Clinical findings of MECP2 severe neonatal encephalopathy

  • Microcephaly
  • Relentless clinical course that follows a metabolic-degenerative type of pattern
  • Abnormal tone
  • Involuntary movements
  • Severe seizures
  • Breathing abnormalities (including central hypoventilation or respiratory insufficiency)

Clinical findings of MECP2 severe intellectual disability (including PPM-X syndrome)

  • Moderate-to-severe intellectual disability
  • Resting tremor
  • Slowness of movements
  • Ataxia
  • PPM-X syndrome: pyramidal signs, parkinsonism, and macroorchidism
  • No seizures or microcephaly
  • Usually normal brain MRI, EEG, EMG, and nerve conduction velocity studies

Establishing the Diagnosis

Female proband.
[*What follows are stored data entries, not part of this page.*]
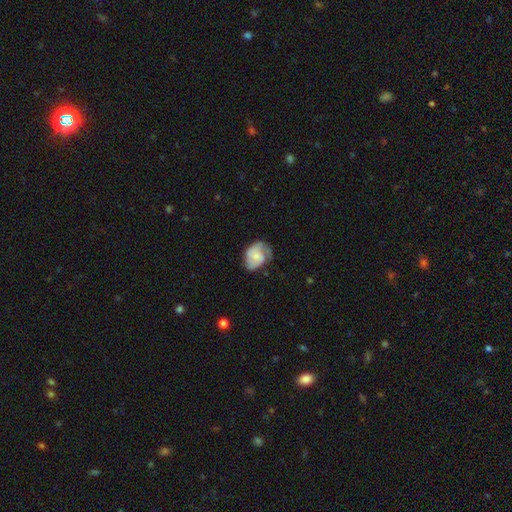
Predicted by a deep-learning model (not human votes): Smooth or featured: featured or disk — 50% (smooth — 43%)
Edge-on disk: no — 97% (yes — 3%)
Merging: none — 47% (minor disturbance — 33%)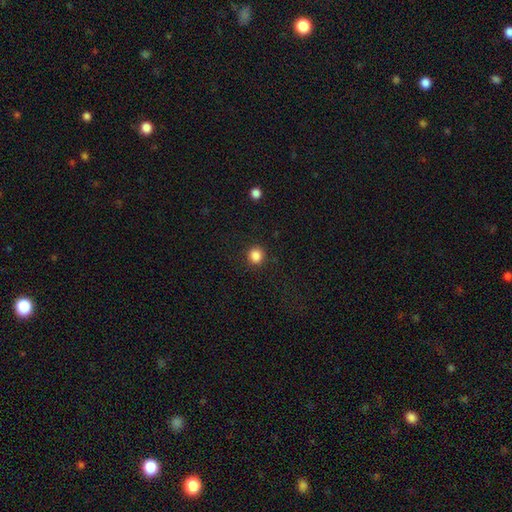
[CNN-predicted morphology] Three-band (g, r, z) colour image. It shows a smooth galaxy with no disk features (87%) that is round (90%). Merging: none (90%).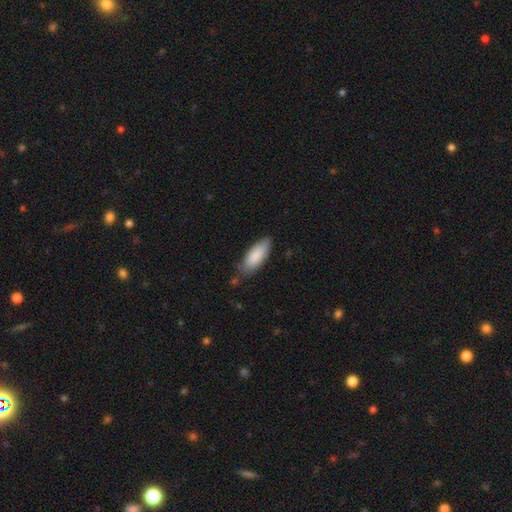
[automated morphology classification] type=smooth (87%); roundness=in between (75%); merging=none (74%).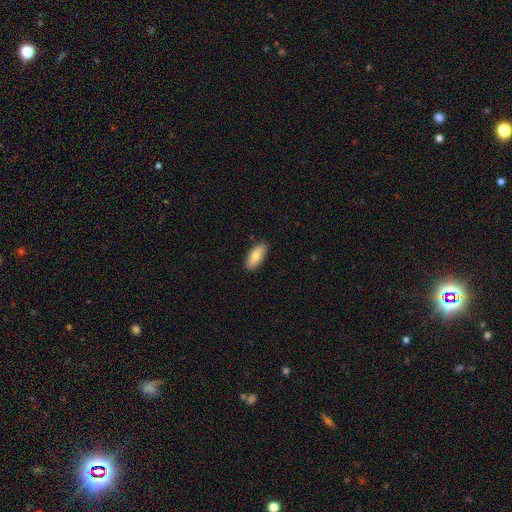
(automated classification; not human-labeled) Morphology: type=smooth (80%); roundness=in between (85%); merging=none (88%).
The diagnosis of a MECP2 disorder is usually established in a female proband with suggestive findings and a heterozygous pathogenic variant in MECP2 identified by molecular genetic testing (see Table 1).
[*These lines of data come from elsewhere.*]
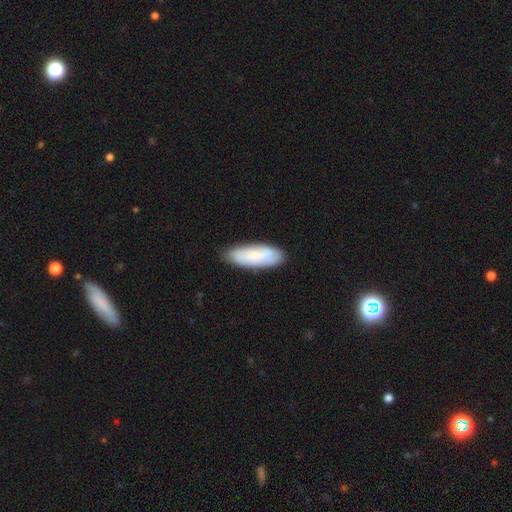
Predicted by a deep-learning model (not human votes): A smooth galaxy with no disk features (70%) that is in between round and cigar-shaped (61%).

Vote fractions:
- Smooth or featured? smooth: 70% / featured or disk: 23% / star or artifact: 7%
- How rounded? in between: 61% / cigar-shaped: 37% / round: 2%
- Merging? none: 80% / minor disturbance: 15% / major disturbance: 3% / merger: 2%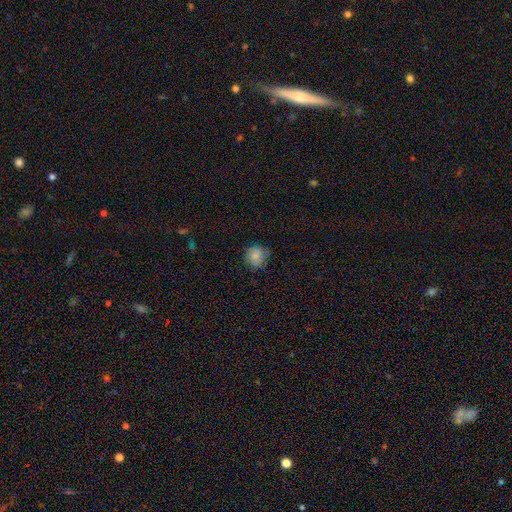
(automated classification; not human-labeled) Q: Smooth or featured?
A: smooth (74%); runner-up: featured or disk (17%)
Q: How rounded?
A: round (85%); runner-up: in between (14%)
Q: Merging?
A: none (69%); runner-up: minor disturbance (25%)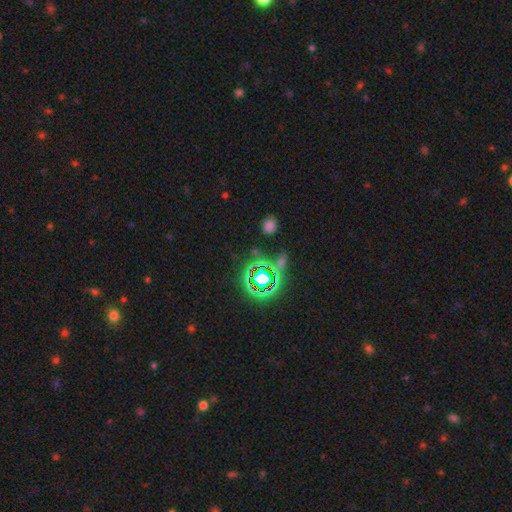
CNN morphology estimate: Smooth or featured: star or artifact — 70% (smooth — 17%)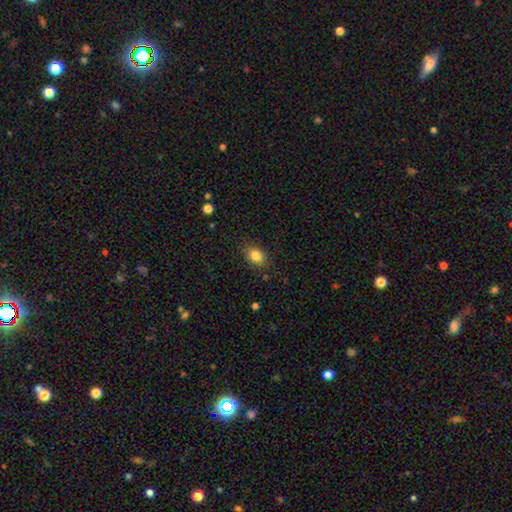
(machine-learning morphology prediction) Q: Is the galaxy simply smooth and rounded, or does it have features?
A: smooth — 84%.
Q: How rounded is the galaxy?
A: in between — 72%.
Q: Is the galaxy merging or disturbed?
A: none — 82%.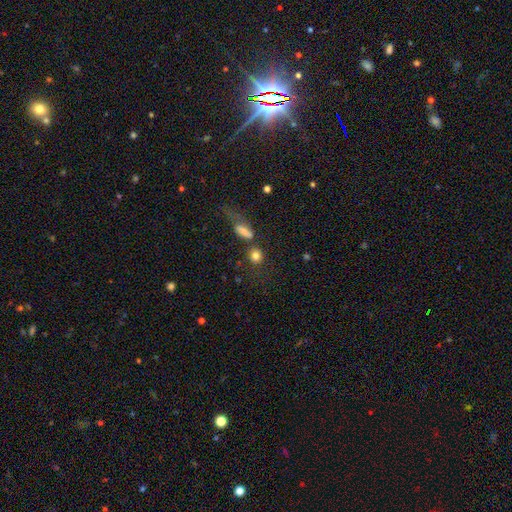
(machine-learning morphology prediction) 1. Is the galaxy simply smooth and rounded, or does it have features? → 82% smooth, 11% star or artifact, 7% featured or disk.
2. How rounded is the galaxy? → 77% round, 19% in between, 3% cigar-shaped.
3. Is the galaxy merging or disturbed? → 61% none, 17% merger, 12% minor disturbance, 9% major disturbance.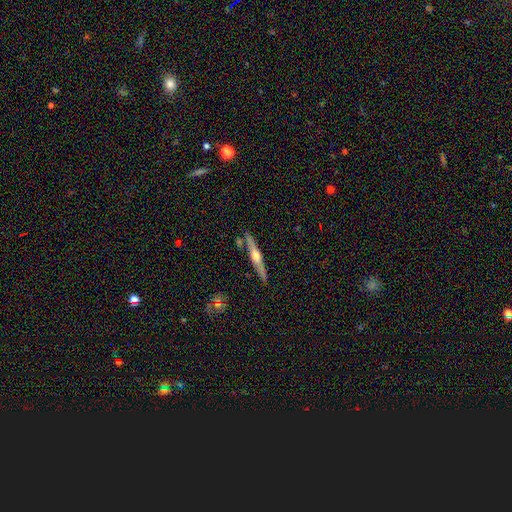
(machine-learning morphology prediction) A featured or disk galaxy (67%) viewed edge-on (97%) with a rounded central bulge (92%).

Vote fractions:
- Smooth or featured? featured or disk: 67% / smooth: 28% / star or artifact: 6%
- Edge-on disk? yes: 97% / no: 3%
- Edge-on bulge? rounded: 92% / none: 5% / boxy: 3%
- Merging? none: 85% / minor disturbance: 9% / merger: 4% / major disturbance: 2%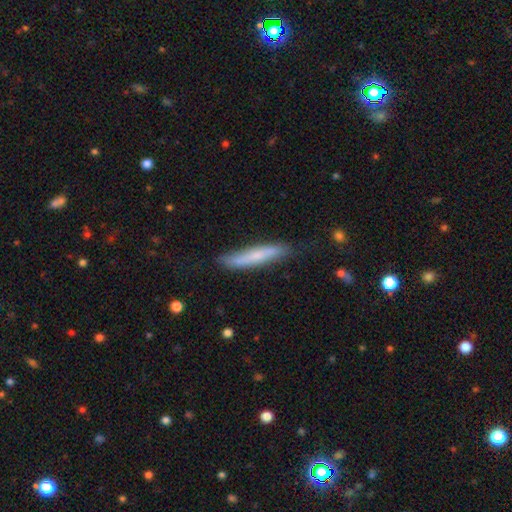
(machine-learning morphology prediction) Smooth or featured: smooth — 64% (featured or disk — 30%)
How rounded: cigar-shaped — 92% (in between — 7%)
Merging: none — 77% (minor disturbance — 18%)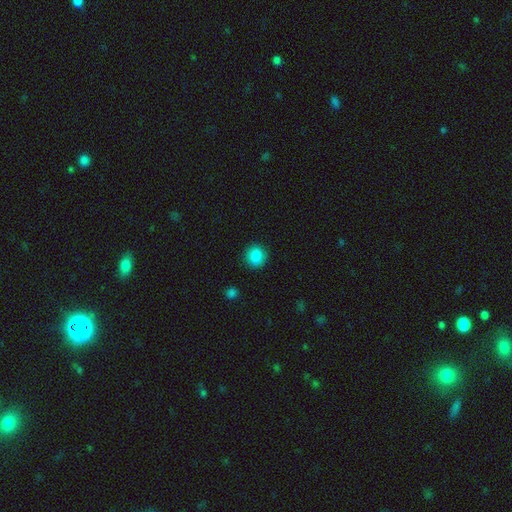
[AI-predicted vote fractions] Smooth or featured: smooth — 86% (star or artifact — 10%)
How rounded: round — 86% (in between — 13%)
Merging: none — 90% (minor disturbance — 7%)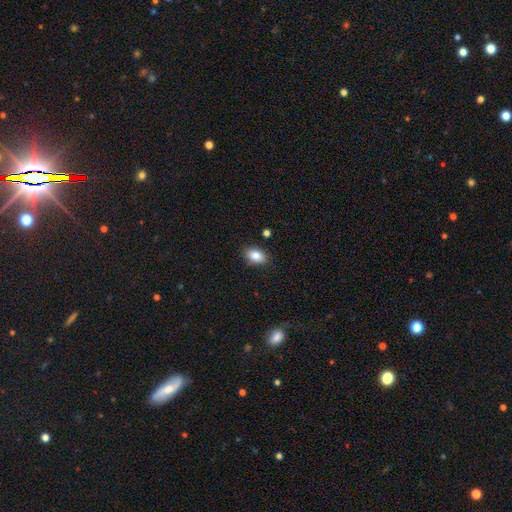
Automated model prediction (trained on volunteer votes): Smooth or featured?
  - smooth: 85% *
  - star or artifact: 8%
  - featured or disk: 7%
How rounded?
  - in between: 87% *
  - round: 11%
  - cigar-shaped: 2%
Merging?
  - none: 86% *
  - minor disturbance: 10%
  - major disturbance: 2%
  - merger: 2%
Male proband. The diagnosis of a MECP2 disorder is established in a male proband with suggestive findings and a hemizygous pathogenic variant in MECP2 identified by molecular genetic testing (see Table 1).
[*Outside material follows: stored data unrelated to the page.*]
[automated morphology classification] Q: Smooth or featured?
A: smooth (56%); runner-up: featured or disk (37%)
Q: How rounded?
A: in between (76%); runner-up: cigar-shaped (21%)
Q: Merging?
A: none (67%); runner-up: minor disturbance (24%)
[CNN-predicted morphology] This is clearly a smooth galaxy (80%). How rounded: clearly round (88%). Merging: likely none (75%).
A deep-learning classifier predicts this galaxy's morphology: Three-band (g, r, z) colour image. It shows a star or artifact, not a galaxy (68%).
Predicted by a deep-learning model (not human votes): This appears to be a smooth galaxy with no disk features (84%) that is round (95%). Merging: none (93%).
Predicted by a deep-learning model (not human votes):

Molecular genetic testing approaches can include a combination of gene-targeted testing (either single-gene or multigene panel) or comprehensive genomic testing (exome sequencing, exome array, genome sequencing) depending on the phenotype.

Gene-targeted testing requires that the clinician determine which gene(s) are likely involved, whereas genomic testing does not. Because the phenotype of MECP2 disorders is broad, females with the distinctive findings described in Suggestive Findings are likely to be diagnosed using gene-targeted testing (see Option 1), whereas females and males with a phenotype indistinguishable from many other inherited disorders with intellectual disability and/or neonatal encephalopathy are more likely to be diagnosed using genomic testing (see Option 2).

Option 1

When the clinical findings suggest the diagnosis of a MECP2 disorder, molecular genetic testing approaches can include use of single-gene testing or a multigene panel:

  • Single-gene testing. Sequence analysis of MECP2 detects small intragenic deletions/insertions and missense, nonsense, and splice site variants. If no pathogenic variant is found, perform gene-targeted deletion/duplication analysis to detect intragenic deletions or duplications. Note: Lack of amplification by PCR prior to sequence analysis can suggest a putative (multi)exon or whole-gene deletion on the X chromosome in affected males; confirmation requires additional testing by gene-targeted deletion/duplication analysis.
  • Various multigene panels such as Rett/Angelman syndrome panels and more comprehensive childhood-onset epilepsy panels that include MECP2 and other genes of interest (see Differential Diagnosis) are most likely to identify the genetic cause of the condition at the most reasonable cost while limiting identification of variants of uncertain significance and pathogenic variants in genes that do not explain the underlying phenotype. Note: (1) The genes included in the panel and the diagnostic sensitivity of the testing used for each gene vary by laboratory and are likely to change over time. (2) Some multigene panels may include genes not associated with the condition discussed in this GeneReview. (3) In some laboratories, panel options may include a custom laboratory-designed panel and/or custom phenotype-focused exome analysis that includes genes specified by the clinician. (4) Methods used in a panel may include sequence analysis, deletion/duplication analysis, and/or other non-sequencing-based tests. For this disorder a multigene panel that also includes deletion/duplication analysis is recommended (see Table 1).
    For an introduction to multigene panels click here. More detailed information for clinicians ordering genetic tests can be found here.

Option 2

When the phenotype overlaps with many other inherited disorders characterized by intellectual disability and/or neonatal encephalopathy, comprehensive genomic testing (which does not require the clinician to determine which gene[s] are likely involved) is another option. Exome sequencing is most commonly used; genome sequencing is also possible.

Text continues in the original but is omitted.